• [Tarefa proposta] Dê seguimento ao texto sobre o discurso de Nuno Lopes e a polémica dos concursos do ICA, começando logo a seguir à sua última frase.

“Continuamos a ser desrespeitados constantemente nos atrasos dos concursos e na forma pouco clara como os subsídios são atribuídos”, afirmou o ator Nuno Lopes no domingo à noite, ao agradecer o Prémio Sophia que lhe foi atribuído na categoria de Melhor Ator Principal pelo filme “São Jorge”, de Marco Martins. A referência aos concursos públicos do Instituto do Cinema e do Audiovisual (ICA) chegou assim à cerimónia dos galardões da Academia Portuguesa de Cinema — que decorreu no Casino Estoril, com transmissão em direto na RTP2.
“Este filme é sobre um período muito negro da nossa história recente: a troika e a austeridade. Esta gala maravilhosa deveria ser uma festa para a cultura, mas na cultura, infelizmente, os anos da crise ainda não passaram. Este não é o discurso que gostaria de fazer, é o discurso que tenho a responsabilidade de fazer”, disse Nuno Lopes, que leu o discurso durante cerca de três minutos perante uma plateia de profissionais de cinema, que o aplaudiram. “A cultura é uma responsabilidade do Estado, juntem-se a nós e façam a vossa parte, senhores governantes, ainda vamos a tempo”, sublinhou.
A polémica sobre os concursos do ICA dura há vários anos e reacendeu-se nos últimos meses. Levará nesta terça-feira representantes da Plataforma do Cinema ao Palácio de Belém, onde serão recebidos por Marcelo Rebelo de Sousa com o objetivo de exporem as “reservas do setor” quanto ao novo decreto-lei que regulamenta a Lei do Cinema. Os profissionais não querem que os concursos tenham qualquer intervenção de um órgão consultivo do Governo, a SECA – Secção Especializada do Cinema e do Audiovisual.
“Pretendemos sensibilizar o Presidente da República para o facto de não se conhecerem processos de concursos públicos em Portugal onde os direta e indiretamente interessados intervêm na nomeação dos júris ou comissões de avaliação”, explica Luís Urbano, da produtora O Som e a Fúria, referindo-se ao facto de terem assento na SECA representantes da RTP, SIC e TVI e de operadores de distribuição, como a Altice, a Vodafone e a Nos.

• [Extrato de dados]
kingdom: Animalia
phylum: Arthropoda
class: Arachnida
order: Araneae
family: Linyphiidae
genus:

• [Resultado obtido]
Marcelo Rebelo de Sousa tem um prazo de mais algumas semanas para apreciar o decreto-lei (cujo teor não é público, por enquanto). Se o promulgar, a Plataforma do Cinema tem um plano B e “espera que o parlamento se pronuncie através de uma apreciação parlamentar que o Bloco de Esquerda e o Partido Comunista se comprometeram a solicitar”, diz Luís Urbano ao Observador. A figura da apreciação parlamentar estabelece que um mínimo de dez deputados pode tentar alterar um decreto-lei já promulgado pelo chefe do Estado ou até mesmo impedir que este vigore.
Por outro lado, se a regulamentação for vetada por Marcelo, “muitas coisas deverão acontecer”, diz o produtor de O Som e a Fúria, deixando a salvaguarda: “Seguramente que não abrir concursos não pode, nem deve, estar em cima da mesa, não há razões que possam sustentar uma interrupção dos concursos de 2018.”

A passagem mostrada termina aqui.